28. Takut

6 11 0
                                    

SELAMAT MEMBACA☺


 ̄ ̄ ̄ ̄ ̄ ̄ ̄ ̄ ̄ ̄

“Lo beneran ngga inget sama gue, La?” Rezvan bertanya.

Ah, rezvan tidak seharusnya membahas itu sekarang, Kila yang ada dihadapannya kini sedang tidak baik-baik saja. Bahkan untuk memikirkan hal lain Kila tidak sanggup, ia hanya terpikirkan keadaan Abian.

Kila yang merasa kepalanya pusing karena terlalu banyak menangis, tidak mengerti maksud pertanyaan Rezvan. Tidak seperti biasa, ia sama sekali tidak kepo, tertarik dengan pertanyaan itu saja tidak. Ia menganggap hanya angin lewat.

Rezvan bangkit, lalu duduk di samping Kila. Ia memangkas jarak diantara mereka, ia membawa kepala Kila untuk bersandar ke bahunya dengan lembut. Lalu ia mengelus dan menyisir pelan rambut Kila dengan tangannya.

Rezvan berusaha melakukan yang terbaik untuk Kila sebisanya, berharap luka gadis itu dapat berkurang walaupun sedikit saja.

Rumah sakit cukup sepi, mungkin karena ini sudah malam. Orang yang berlalu-lalang mulai berkurang, dan udara cukup dingin menusuk kulit dan tulang-tulang mereka, menembus baju yang dikenakan.

Tangan kirinya merogoh kantong, mengambil ponsel, ia lihat jam sudah menunjukkan pukul sepuluh malam. Ia memasukkan kembali saat tidak ada panggilan atau pesan masuk dari orang rumah, berarti mereka tidak khawatir.

Rezvan juga sudah berpamitan saat berangkat tadi, mungkin mereka mengerti keadaannya.

Malam mulai menyapa, bulan dan bintang menyala, seakan ingin membangkitkan kepala-kepala yang mulai lelah.

Rezvan menoleh untuk mengecek Kila, ternyata masih tidak mau tidur, karena mata yang meredup itu masih menatap kosong kedepan.

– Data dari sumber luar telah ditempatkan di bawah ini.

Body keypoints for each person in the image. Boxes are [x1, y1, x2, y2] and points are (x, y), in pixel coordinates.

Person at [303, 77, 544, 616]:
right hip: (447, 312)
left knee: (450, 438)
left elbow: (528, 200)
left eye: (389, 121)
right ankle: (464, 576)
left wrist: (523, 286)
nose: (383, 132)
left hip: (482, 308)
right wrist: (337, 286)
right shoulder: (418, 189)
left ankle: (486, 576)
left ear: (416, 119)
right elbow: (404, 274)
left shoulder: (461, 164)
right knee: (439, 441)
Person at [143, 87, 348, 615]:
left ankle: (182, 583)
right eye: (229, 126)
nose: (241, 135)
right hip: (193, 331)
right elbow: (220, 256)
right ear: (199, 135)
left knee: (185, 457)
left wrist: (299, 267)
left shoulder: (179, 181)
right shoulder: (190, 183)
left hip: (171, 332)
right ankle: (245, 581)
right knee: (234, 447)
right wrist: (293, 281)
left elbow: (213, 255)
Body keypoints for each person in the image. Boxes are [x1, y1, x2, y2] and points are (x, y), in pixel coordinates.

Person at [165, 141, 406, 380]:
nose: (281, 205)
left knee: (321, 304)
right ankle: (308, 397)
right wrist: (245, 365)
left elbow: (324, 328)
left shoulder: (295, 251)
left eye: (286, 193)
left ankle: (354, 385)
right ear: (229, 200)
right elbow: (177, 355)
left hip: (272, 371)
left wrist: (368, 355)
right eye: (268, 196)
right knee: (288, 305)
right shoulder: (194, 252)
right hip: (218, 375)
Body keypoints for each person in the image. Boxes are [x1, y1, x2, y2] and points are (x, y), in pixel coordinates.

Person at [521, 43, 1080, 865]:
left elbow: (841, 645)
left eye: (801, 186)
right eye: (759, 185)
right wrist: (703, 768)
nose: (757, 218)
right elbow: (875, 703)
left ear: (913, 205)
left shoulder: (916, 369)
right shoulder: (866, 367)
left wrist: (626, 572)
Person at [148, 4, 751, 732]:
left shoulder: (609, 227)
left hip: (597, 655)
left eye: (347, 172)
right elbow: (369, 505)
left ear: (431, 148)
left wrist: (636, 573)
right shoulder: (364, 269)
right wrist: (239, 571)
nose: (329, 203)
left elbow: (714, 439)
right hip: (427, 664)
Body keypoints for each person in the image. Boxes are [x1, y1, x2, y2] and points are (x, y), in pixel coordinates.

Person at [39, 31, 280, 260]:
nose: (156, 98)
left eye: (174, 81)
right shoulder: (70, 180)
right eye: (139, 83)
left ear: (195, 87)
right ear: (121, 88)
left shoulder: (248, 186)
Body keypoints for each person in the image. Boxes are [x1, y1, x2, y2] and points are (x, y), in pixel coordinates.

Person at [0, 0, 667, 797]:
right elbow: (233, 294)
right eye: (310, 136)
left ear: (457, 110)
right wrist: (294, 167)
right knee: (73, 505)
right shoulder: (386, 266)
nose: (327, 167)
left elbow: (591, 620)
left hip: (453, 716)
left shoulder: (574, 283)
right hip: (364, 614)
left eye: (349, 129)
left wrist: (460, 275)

Yang jelas Rezvan sangat khawatir dengan keadaan Kila yang seperti ini, daritadi ia juga sudah membujuk Kila untuk makan atau pun untuk istirahat dan pulang bersama Dendra. Karena kalau ada apa-apa pasti pihak rumah sakit mengabari mereka, sedangkan sekarang masih tidak ada perkembangan.

Kila sendiri sangat takut, ia sudah tidak bisa berpikir positif dengan semua yang sudah terjadi. Ia hanya berharap sebuah keajaiban terjadi untuk membantu kakaknya. Tatapan mata ceria yang biasa ia pancarkan kini menggelap, ia menatap kosong dengan pikiran yang juga sama kosongnya, seolah tubuhnya ditutupi kabut tebal yang membuat dunia terhalang dari pandangannya. Ia sudah sulit menangis, padahal ia sangat ingin menangis, semua ini terlalu menyakitkan dan mendadak untuknya. Mungkin kah air matanya mengering atau habis?

Rezvan yang daritadi memeluknya dari samping juga sudah seperti tidak Kila anggap, ia selalu menggeleng untuk semua tawaran yang Rezvan berikan. Ia tahu jika Kila tidak membutuhkan apapun sekarang, kecuali seorang kakak laki-laki yang ditunggu kabar baiknya.

Semua itu benar, untuk sekarang Kila tidak membutuhkan apapun yang ingin dunia berikan padanya, ia hanya mau keselamatan Abian yang kini berbaring tidak berdaya.

Detik, menit, dan jam berjalan dengan semestinya, waktu yang berlalu tidak membuat mereka berdua pergi dari sana. Kini sudah memasuki pukul satu dini hari, Rezvan mungkin lelah hingga tertidur sambil duduk di sebelah Kila, masih dengan posisi yang sama sejak beberapa jam lalu.

Sedangkan Kila masih terjaga, ia berdiri lalu menyenderkan tubuh Rezvan agar tidak terjatuh, kemudian ia menjauh dan menelpon Rina yang berada di rumah. “Halo, papa udah tidur kan, Bi? Bilang ke papa jangan khawatir sama aku, ada temennya kok.”

Kila berhenti berbicara, dan mendengarkan apa yang Rina katakan lewat telepon.

“Papa jangan boleh berangkat kesini, pasti Papa baru tidur, suruh istirahat ya, Bi. Biar Kila yang jaga soalnya besok libur kok.”